*EXERCISE DIRECTIONS*: Every entry must be output exactly as it was written.

(Entries taken from a collection)
━━━

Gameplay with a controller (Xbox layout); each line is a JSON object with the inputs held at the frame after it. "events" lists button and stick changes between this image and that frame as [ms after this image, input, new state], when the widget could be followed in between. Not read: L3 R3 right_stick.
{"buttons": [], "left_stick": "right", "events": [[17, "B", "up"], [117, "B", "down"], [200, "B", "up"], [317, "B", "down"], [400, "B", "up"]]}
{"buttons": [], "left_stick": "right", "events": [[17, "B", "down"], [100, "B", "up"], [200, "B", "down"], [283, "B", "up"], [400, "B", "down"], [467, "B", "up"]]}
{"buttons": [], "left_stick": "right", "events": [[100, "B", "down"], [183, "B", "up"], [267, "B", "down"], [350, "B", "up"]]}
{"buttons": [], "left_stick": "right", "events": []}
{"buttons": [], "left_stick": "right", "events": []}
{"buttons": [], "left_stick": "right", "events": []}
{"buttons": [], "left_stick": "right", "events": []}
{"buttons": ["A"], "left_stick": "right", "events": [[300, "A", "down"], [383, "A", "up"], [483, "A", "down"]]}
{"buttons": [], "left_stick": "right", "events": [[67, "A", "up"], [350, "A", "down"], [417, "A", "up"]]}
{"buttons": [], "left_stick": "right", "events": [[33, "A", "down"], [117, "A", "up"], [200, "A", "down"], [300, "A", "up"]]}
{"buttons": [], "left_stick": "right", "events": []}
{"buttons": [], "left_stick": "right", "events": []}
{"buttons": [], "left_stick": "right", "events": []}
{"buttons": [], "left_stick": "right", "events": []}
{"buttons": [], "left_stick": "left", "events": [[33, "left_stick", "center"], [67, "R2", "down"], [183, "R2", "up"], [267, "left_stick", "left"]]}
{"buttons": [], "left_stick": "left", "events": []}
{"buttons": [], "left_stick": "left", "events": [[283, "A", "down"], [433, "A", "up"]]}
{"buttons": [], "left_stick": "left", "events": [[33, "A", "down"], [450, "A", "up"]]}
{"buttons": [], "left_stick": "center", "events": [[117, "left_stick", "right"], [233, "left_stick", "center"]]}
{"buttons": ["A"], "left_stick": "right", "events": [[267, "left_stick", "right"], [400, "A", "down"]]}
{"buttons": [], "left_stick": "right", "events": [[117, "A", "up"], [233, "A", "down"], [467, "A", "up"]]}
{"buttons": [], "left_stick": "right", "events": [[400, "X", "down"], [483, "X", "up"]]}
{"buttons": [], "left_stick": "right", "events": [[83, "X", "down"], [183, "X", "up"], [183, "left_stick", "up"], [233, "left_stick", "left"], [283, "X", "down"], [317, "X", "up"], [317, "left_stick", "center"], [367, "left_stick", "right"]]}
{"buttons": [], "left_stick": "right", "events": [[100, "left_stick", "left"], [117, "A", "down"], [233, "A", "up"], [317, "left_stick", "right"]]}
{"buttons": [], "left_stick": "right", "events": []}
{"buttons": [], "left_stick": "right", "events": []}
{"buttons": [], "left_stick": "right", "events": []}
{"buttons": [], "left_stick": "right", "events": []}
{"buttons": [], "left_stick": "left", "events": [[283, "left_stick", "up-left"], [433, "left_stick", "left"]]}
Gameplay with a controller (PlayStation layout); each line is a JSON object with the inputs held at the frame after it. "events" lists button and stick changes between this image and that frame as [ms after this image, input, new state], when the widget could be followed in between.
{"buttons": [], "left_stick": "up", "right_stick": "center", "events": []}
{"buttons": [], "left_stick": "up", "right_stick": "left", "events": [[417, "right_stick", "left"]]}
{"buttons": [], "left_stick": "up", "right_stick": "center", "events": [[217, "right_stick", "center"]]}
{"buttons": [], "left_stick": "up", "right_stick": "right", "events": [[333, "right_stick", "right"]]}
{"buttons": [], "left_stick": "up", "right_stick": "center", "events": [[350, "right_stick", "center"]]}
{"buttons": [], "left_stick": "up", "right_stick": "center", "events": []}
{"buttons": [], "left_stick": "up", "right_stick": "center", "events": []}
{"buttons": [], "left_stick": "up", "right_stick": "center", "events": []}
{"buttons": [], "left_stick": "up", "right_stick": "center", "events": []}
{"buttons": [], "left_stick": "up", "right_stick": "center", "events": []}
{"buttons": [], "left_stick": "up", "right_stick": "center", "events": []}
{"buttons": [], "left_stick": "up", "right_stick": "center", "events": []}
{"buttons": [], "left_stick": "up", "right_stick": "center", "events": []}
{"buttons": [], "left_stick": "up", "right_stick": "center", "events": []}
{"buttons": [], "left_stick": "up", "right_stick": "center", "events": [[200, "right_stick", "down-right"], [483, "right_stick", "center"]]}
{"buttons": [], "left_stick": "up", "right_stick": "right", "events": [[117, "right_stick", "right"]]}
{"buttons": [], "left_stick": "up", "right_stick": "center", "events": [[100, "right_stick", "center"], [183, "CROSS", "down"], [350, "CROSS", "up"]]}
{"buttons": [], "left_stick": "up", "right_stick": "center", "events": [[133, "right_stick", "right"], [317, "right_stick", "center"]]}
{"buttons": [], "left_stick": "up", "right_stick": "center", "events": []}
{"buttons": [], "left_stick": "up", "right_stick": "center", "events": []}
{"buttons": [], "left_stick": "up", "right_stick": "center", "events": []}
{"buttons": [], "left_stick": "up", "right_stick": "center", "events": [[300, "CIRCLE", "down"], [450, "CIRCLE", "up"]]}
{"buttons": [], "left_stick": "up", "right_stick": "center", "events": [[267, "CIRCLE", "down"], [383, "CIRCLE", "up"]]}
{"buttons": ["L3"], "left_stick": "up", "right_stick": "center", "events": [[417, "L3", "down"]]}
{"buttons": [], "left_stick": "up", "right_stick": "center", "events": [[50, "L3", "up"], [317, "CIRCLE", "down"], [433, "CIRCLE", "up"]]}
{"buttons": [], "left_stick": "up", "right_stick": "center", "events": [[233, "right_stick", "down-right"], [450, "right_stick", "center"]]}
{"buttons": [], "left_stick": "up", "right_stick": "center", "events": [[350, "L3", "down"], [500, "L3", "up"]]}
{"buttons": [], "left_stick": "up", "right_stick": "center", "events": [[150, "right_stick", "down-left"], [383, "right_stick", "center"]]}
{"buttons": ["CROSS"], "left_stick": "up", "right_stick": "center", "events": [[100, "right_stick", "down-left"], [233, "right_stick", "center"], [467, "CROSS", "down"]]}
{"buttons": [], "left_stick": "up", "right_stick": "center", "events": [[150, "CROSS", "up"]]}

━━━

*ANSWER*:
Gameplay with a controller (Xbox layout); each line is a JSON object with the inputs held at the frame after it. "events" lists button and stick changes between this image and that frame as [ms after this image, input, new state], when the widget could be followed in between. Not read: L3 R3 right_stick.
{"buttons": [], "left_stick": "right", "events": [[17, "B", "up"], [117, "B", "down"], [200, "B", "up"], [317, "B", "down"], [400, "B", "up"]]}
{"buttons": [], "left_stick": "right", "events": [[17, "B", "down"], [100, "B", "up"], [200, "B", "down"], [283, "B", "up"], [400, "B", "down"], [467, "B", "up"]]}
{"buttons": [], "left_stick": "right", "events": [[100, "B", "down"], [183, "B", "up"], [267, "B", "down"], [350, "B", "up"]]}
{"buttons": [], "left_stick": "right", "events": []}
{"buttons": [], "left_stick": "right", "events": []}
{"buttons": [], "left_stick": "right", "events": []}
{"buttons": [], "left_stick": "right", "events": []}
{"buttons": ["A"], "left_stick": "right", "events": [[300, "A", "down"], [383, "A", "up"], [483, "A", "down"]]}
{"buttons": [], "left_stick": "right", "events": [[67, "A", "up"], [350, "A", "down"], [417, "A", "up"]]}
{"buttons": [], "left_stick": "right", "events": [[33, "A", "down"], [117, "A", "up"], [200, "A", "down"], [300, "A", "up"]]}
{"buttons": [], "left_stick": "right", "events": []}
{"buttons": [], "left_stick": "right", "events": []}
{"buttons": [], "left_stick": "right", "events": []}
{"buttons": [], "left_stick": "right", "events": []}
{"buttons": [], "left_stick": "left", "events": [[33, "left_stick", "center"], [67, "R2", "down"], [183, "R2", "up"], [267, "left_stick", "left"]]}
{"buttons": [], "left_stick": "left", "events": []}
{"buttons": [], "left_stick": "left", "events": [[283, "A", "down"], [433, "A", "up"]]}
{"buttons": [], "left_stick": "left", "events": [[33, "A", "down"], [450, "A", "up"]]}
{"buttons": [], "left_stick": "center", "events": [[117, "left_stick", "right"], [233, "left_stick", "center"]]}
{"buttons": ["A"], "left_stick": "right", "events": [[267, "left_stick", "right"], [400, "A", "down"]]}
{"buttons": [], "left_stick": "right", "events": [[117, "A", "up"], [233, "A", "down"], [467, "A", "up"]]}
{"buttons": [], "left_stick": "right", "events": [[400, "X", "down"], [483, "X", "up"]]}
{"buttons": [], "left_stick": "right", "events": [[83, "X", "down"], [183, "X", "up"], [183, "left_stick", "up"], [233, "left_stick", "left"], [283, "X", "down"], [317, "X", "up"], [317, "left_stick", "center"], [367, "left_stick", "right"]]}
{"buttons": [], "left_stick": "right", "events": [[100, "left_stick", "left"], [117, "A", "down"], [233, "A", "up"], [317, "left_stick", "right"]]}
{"buttons": [], "left_stick": "right", "events": []}
{"buttons": [], "left_stick": "right", "events": []}
{"buttons": [], "left_stick": "right", "events": []}
{"buttons": [], "left_stick": "right", "events": []}
{"buttons": [], "left_stick": "left", "events": [[283, "left_stick", "up-left"], [433, "left_stick", "left"]]}
Gameplay with a controller (PlayStation layout); each line is a JSON object with the inputs held at the frame after it. "events" lists button and stick changes between this image and that frame as [ms after this image, input, new state], when the widget could be followed in between.
{"buttons": [], "left_stick": "up", "right_stick": "center", "events": []}
{"buttons": [], "left_stick": "up", "right_stick": "left", "events": [[417, "right_stick", "left"]]}
{"buttons": [], "left_stick": "up", "right_stick": "center", "events": [[217, "right_stick", "center"]]}
{"buttons": [], "left_stick": "up", "right_stick": "right", "events": [[333, "right_stick", "right"]]}
{"buttons": [], "left_stick": "up", "right_stick": "center", "events": [[350, "right_stick", "center"]]}
{"buttons": [], "left_stick": "up", "right_stick": "center", "events": []}
{"buttons": [], "left_stick": "up", "right_stick": "center", "events": []}
{"buttons": [], "left_stick": "up", "right_stick": "center", "events": []}
{"buttons": [], "left_stick": "up", "right_stick": "center", "events": []}
{"buttons": [], "left_stick": "up", "right_stick": "center", "events": []}
{"buttons": [], "left_stick": "up", "right_stick": "center", "events": []}
{"buttons": [], "left_stick": "up", "right_stick": "center", "events": []}
{"buttons": [], "left_stick": "up", "right_stick": "center", "events": []}
{"buttons": [], "left_stick": "up", "right_stick": "center", "events": []}
{"buttons": [], "left_stick": "up", "right_stick": "center", "events": [[200, "right_stick", "down-right"], [483, "right_stick", "center"]]}
{"buttons": [], "left_stick": "up", "right_stick": "right", "events": [[117, "right_stick", "right"]]}
{"buttons": [], "left_stick": "up", "right_stick": "center", "events": [[100, "right_stick", "center"], [183, "CROSS", "down"], [350, "CROSS", "up"]]}
{"buttons": [], "left_stick": "up", "right_stick": "center", "events": [[133, "right_stick", "right"], [317, "right_stick", "center"]]}
{"buttons": [], "left_stick": "up", "right_stick": "center", "events": []}
{"buttons": [], "left_stick": "up", "right_stick": "center", "events": []}
{"buttons": [], "left_stick": "up", "right_stick": "center", "events": []}
{"buttons": [], "left_stick": "up", "right_stick": "center", "events": [[300, "CIRCLE", "down"], [450, "CIRCLE", "up"]]}
{"buttons": [], "left_stick": "up", "right_stick": "center", "events": [[267, "CIRCLE", "down"], [383, "CIRCLE", "up"]]}
{"buttons": ["L3"], "left_stick": "up", "right_stick": "center", "events": [[417, "L3", "down"]]}
{"buttons": [], "left_stick": "up", "right_stick": "center", "events": [[50, "L3", "up"], [317, "CIRCLE", "down"], [433, "CIRCLE", "up"]]}
{"buttons": [], "left_stick": "up", "right_stick": "center", "events": [[233, "right_stick", "down-right"], [450, "right_stick", "center"]]}
{"buttons": [], "left_stick": "up", "right_stick": "center", "events": [[350, "L3", "down"], [500, "L3", "up"]]}
{"buttons": [], "left_stick": "up", "right_stick": "center", "events": [[150, "right_stick", "down-left"], [383, "right_stick", "center"]]}
{"buttons": ["CROSS"], "left_stick": "up", "right_stick": "center", "events": [[100, "right_stick", "down-left"], [233, "right_stick", "center"], [467, "CROSS", "down"]]}
{"buttons": [], "left_stick": "up", "right_stick": "center", "events": [[150, "CROSS", "up"]]}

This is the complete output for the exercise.